Tritt nach einer Gefahrerhöhung ein Versicherungsfall ein, kann der Versicherer je nach Verschulden leistungsfrei sein oder seine Leistung kürzen. Fehlt der ursächliche Zusammenhang zwischen Erhöhung und Eintritt oder Umfang des Schadens, kann der Kausalitätsgegenbeweis den Anspruch erhalten. Bei Arglist gelten strengere Folgen. Zeitpunkt, Kenntnisstand und konkrete Schadensursache müssen deshalb getrennt bewiesen werden; pauschale Vermutungen reichen nicht.

Praxisbeispiele und Vorsorge

In der Gebäudeversicherung sind Leerstand, Bauarbeiten, stillgelegte Leitungen oder geänderte Gewerbenutzung typische Prüffelder. In der Kfz-Versicherung können Fahrzeugnutzung oder Fahrerkreis relevant sein, in der Betriebsversicherung neue Produktionsverfahren und Gefahrstoffe. Versicherungsnehmer sollten turnusmäßig Vertragsangaben mit der Realität vergleichen. Wer eine Änderung plant, sollte vor Umsetzung fragen, welche Schutzmaßnahmen, Meldungen oder Prämienanpassungen der Versicherer verlangt. Die Beurteilung darf nicht erst nach einem Schaden beginnen. Unternehmen und Eigentümer sollten geplante Veränderungen anhand einer festen Checkliste auf Versicherungsrelevanz prüfen und Verantwortliche für Meldungen bestimmen. Aussagen eines Vermittlers sind schriftlich zu bestätigen. Reagiert der Versicherer mit Auflagen, müssen diese operativ umgesetzt und überwacht werden. Im Streitfall helfen Baupläne, Fotos, Wartungsprotokolle, E-Mails und Zeugen, den früheren Zustand, den Änderungszeitpunkt und das Wissen der Beteiligten zu belegen. Dadurch lässt sich auch der behauptete Ursachenzusammenhang genauer prüfen.

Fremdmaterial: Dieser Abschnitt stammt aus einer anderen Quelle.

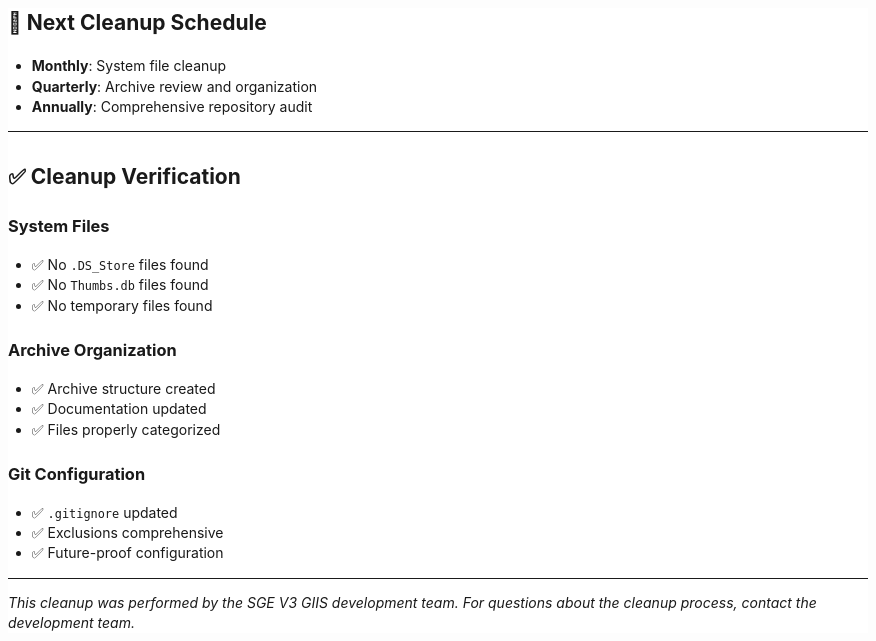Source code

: 
## **📅 Next Cleanup Schedule**

- **Monthly**: System file cleanup
- **Quarterly**: Archive review and organization
- **Annually**: Comprehensive repository audit

---

## **✅ Cleanup Verification**

### **System Files**
- ✅ No `.DS_Store` files found
- ✅ No `Thumbs.db` files found
- ✅ No temporary files found

### **Archive Organization**
- ✅ Archive structure created
- ✅ Documentation updated
- ✅ Files properly categorized

### **Git Configuration**
- ✅ `.gitignore` updated
- ✅ Exclusions comprehensive
- ✅ Future-proof configuration

---

*This cleanup was performed by the SGE V3 GIIS development team. For questions about the cleanup process, contact the development team.*
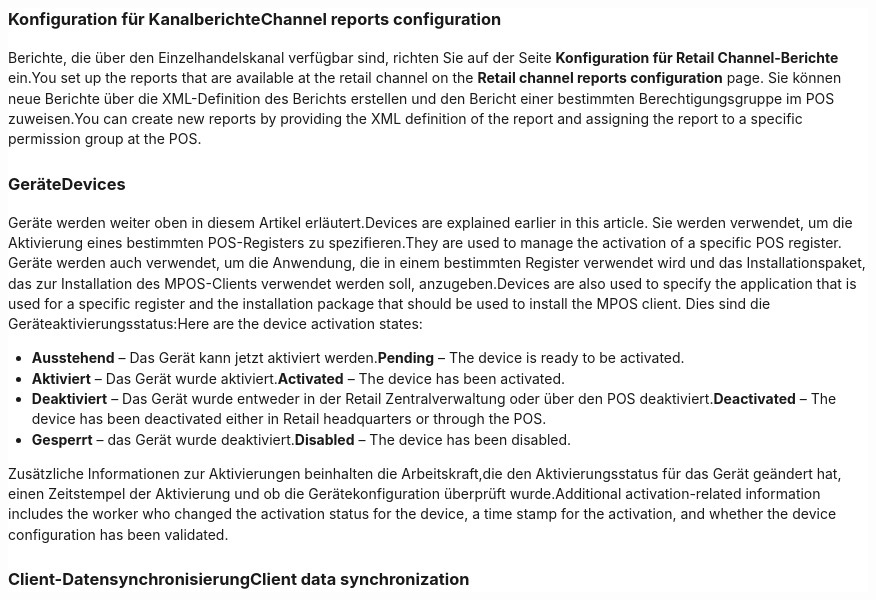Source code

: ### <a name="channel-reports-configuration"></a><span data-ttu-id="ce7ec-250">Konfiguration für Kanalberichte</span><span class="sxs-lookup"><span data-stu-id="ce7ec-250">Channel reports configuration</span></span>

<span data-ttu-id="ce7ec-251">Berichte, die über den Einzelhandelskanal verfügbar sind, richten Sie auf der Seite **Konfiguration für Retail Channel-Berichte** ein.</span><span class="sxs-lookup"><span data-stu-id="ce7ec-251">You set up the reports that are available at the retail channel on the **Retail channel reports configuration** page.</span></span> <span data-ttu-id="ce7ec-252">Sie können neue Berichte über die XML-Definition des Berichts erstellen und den Bericht einer bestimmten Berechtigungsgruppe im POS zuweisen.</span><span class="sxs-lookup"><span data-stu-id="ce7ec-252">You can create new reports by providing the XML definition of the report and assigning the report to a specific permission group at the POS.</span></span>

### <a name="devices"></a><span data-ttu-id="ce7ec-253">Geräte</span><span class="sxs-lookup"><span data-stu-id="ce7ec-253">Devices</span></span>

<span data-ttu-id="ce7ec-254">Geräte werden weiter oben in diesem Artikel erläutert.</span><span class="sxs-lookup"><span data-stu-id="ce7ec-254">Devices are explained earlier in this article.</span></span> <span data-ttu-id="ce7ec-255">Sie werden verwendet, um die Aktivierung eines bestimmten POS-Registers zu spezifieren.</span><span class="sxs-lookup"><span data-stu-id="ce7ec-255">They are used to manage the activation of a specific POS register.</span></span> <span data-ttu-id="ce7ec-256">Geräte werden auch verwendet, um die Anwendung, die in einem bestimmten Register verwendet wird und das Installationspaket, das zur Installation des MPOS-Clients verwendet werden soll, anzugeben.</span><span class="sxs-lookup"><span data-stu-id="ce7ec-256">Devices are also used to specify the application that is used for a specific register and the installation package that should be used to install the MPOS client.</span></span> <span data-ttu-id="ce7ec-257">Dies sind die Geräteaktivierungsstatus:</span><span class="sxs-lookup"><span data-stu-id="ce7ec-257">Here are the device activation states:</span></span>

-   <span data-ttu-id="ce7ec-258">**Ausstehend** – Das Gerät kann jetzt aktiviert werden.</span><span class="sxs-lookup"><span data-stu-id="ce7ec-258">**Pending** – The device is ready to be activated.</span></span>
-   <span data-ttu-id="ce7ec-259">**Aktiviert** – Das Gerät wurde aktiviert.</span><span class="sxs-lookup"><span data-stu-id="ce7ec-259">**Activated** – The device has been activated.</span></span>
-   <span data-ttu-id="ce7ec-260">**Deaktiviert** – Das Gerät wurde entweder in der Retail Zentralverwaltung oder über den POS deaktiviert.</span><span class="sxs-lookup"><span data-stu-id="ce7ec-260">**Deactivated** – The device has been deactivated either in Retail headquarters or through the POS.</span></span>
-   <span data-ttu-id="ce7ec-261">**Gesperrt** – das Gerät wurde deaktiviert.</span><span class="sxs-lookup"><span data-stu-id="ce7ec-261">**Disabled** – The device has been disabled.</span></span>

<span data-ttu-id="ce7ec-262">Zusätzliche Informationen zur Aktivierungen beinhalten die Arbeitskraft,die den Aktivierungsstatus für das Gerät geändert hat, einen Zeitstempel der Aktivierung und ob die Gerätekonfiguration überprüft wurde.</span><span class="sxs-lookup"><span data-stu-id="ce7ec-262">Additional activation-related information includes the worker who changed the activation status for the device, a time stamp for the activation, and whether the device configuration has been validated.</span></span>

### <a name="client-data-synchronization"></a><span data-ttu-id="ce7ec-263">Client-Datensynchronisierung</span><span class="sxs-lookup"><span data-stu-id="ce7ec-263">Client data synchronization</span></span>
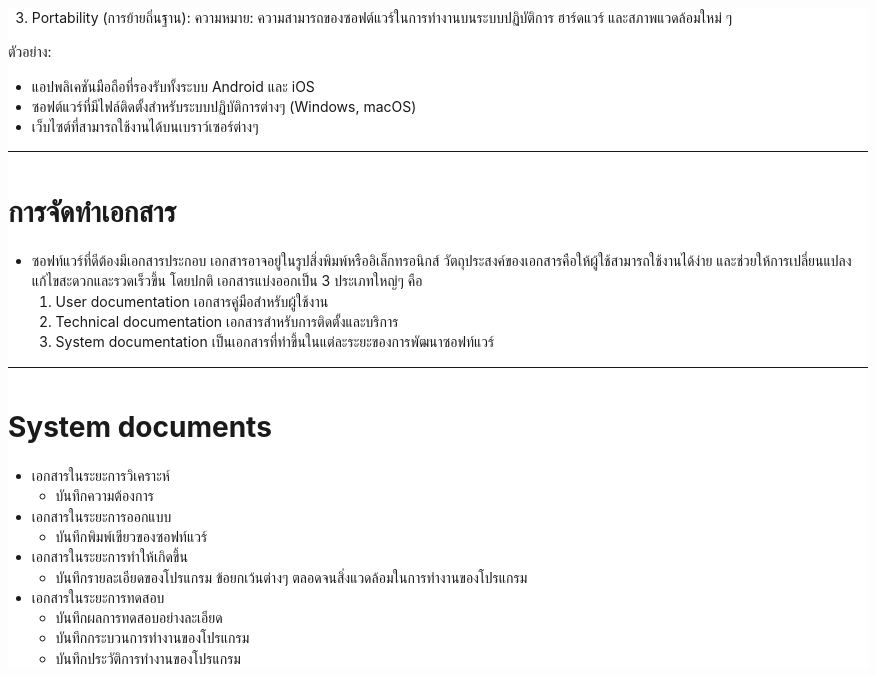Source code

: <div class="w-1/2">

3. Portability (การย้ายถิ่นฐาน):
ความหมาย: ความสามารถของซอฟต์แวร์ในการทำงานบนระบบปฏิบัติการ ฮาร์ดแวร์ และสภาพแวดล้อมใหม่ ๆ



</div>

<div class="w-1/2">
ตัวอย่าง: 

- แอปพลิเคชันมือถือที่รองรับทั้งระบบ Android และ iOS
- ซอฟต์แวร์ที่มีไฟล์ติดตั้งสำหรับระบบปฏิบัติการต่างๆ (Windows, macOS)
- เว็บไซต์ที่สามารถใช้งานได้บนเบราว์เซอร์ต่างๆ


</div>
</div>
</template>
</v-switch>

---

# การจัดทำเอกสาร

- ซอฟท์แวร์ที่ดีต้องมีเอกสารประกอบ เอกสารอาจอยู่ในรูปสิ่งพิมพ์หรืออิเล็กทรอนิกส์ วัตถุประสงค์ของเอกสารคือให้ผู้ใช้สามารถใช้งานได้ง่าย และช่วยให้การเปลี่ยนแปลงแก้ไขสะดวกและรวดเร็วขึ้น โดยปกติ เอกสารแบ่งออกเป็น 3 ประเภทใหญ่ๆ คือ
    1. User documentation เอกสารคู่มือสำหรับผู้ใช้งาน
    2. Technical documentation เอกสารสำหรับการติดตั้งและบริการ
    3. System documentation เป็นเอกสารที่ทำขึ้นในแต่ละระยะของการพัฒนาซอฟท์แวร์

---

# System documents

- เอกสารในระยะการวิเคราะห์ 
    - บันทึกความต้องการ
- เอกสารในระยะการออกแบบ 
    - บันทึกพิมพ์เขียวของซอฟท์แวร์
- เอกสารในระยะการทำให้เกิดขึ้น 
    - บันทึกรายละเอียดของโปรแกรม ข้อยกเว้นต่างๆ ตลอดจนสิ่งแวดล้อมในการทำงานของโปรแกรม
- เอกสารในระยะการทดสอบ 
    - บันทึกผลการทดสอบอย่างละเอียด 
    - บันทึกกระบวนการทำงานของโปรแกรม 
    - บันทึกประวัติการทำงานของโปรแกรม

Rechtsprechung zum subjektiven Tatbestand

Der Bundesgerichtshof stellte klar, dass eine willkürliche Gefahrerhöhung einen subjektiven Tatbestand voraussetzt. Der Versicherungsnehmer muss die gefahrerhöhenden Umstände kennen und sie willentlich herbeiführen oder fortbestehen lassen. Aus einer objektiv gefährlicheren Situation darf nicht automatisch auf das erforderliche Bewusstsein geschlossen werden. Die Entscheidung ist wichtig für die Beweiswürdigung und die Abgrenzung zwischen bloßer Fahrlässigkeit und vorsätzlicher Risikoveränderung.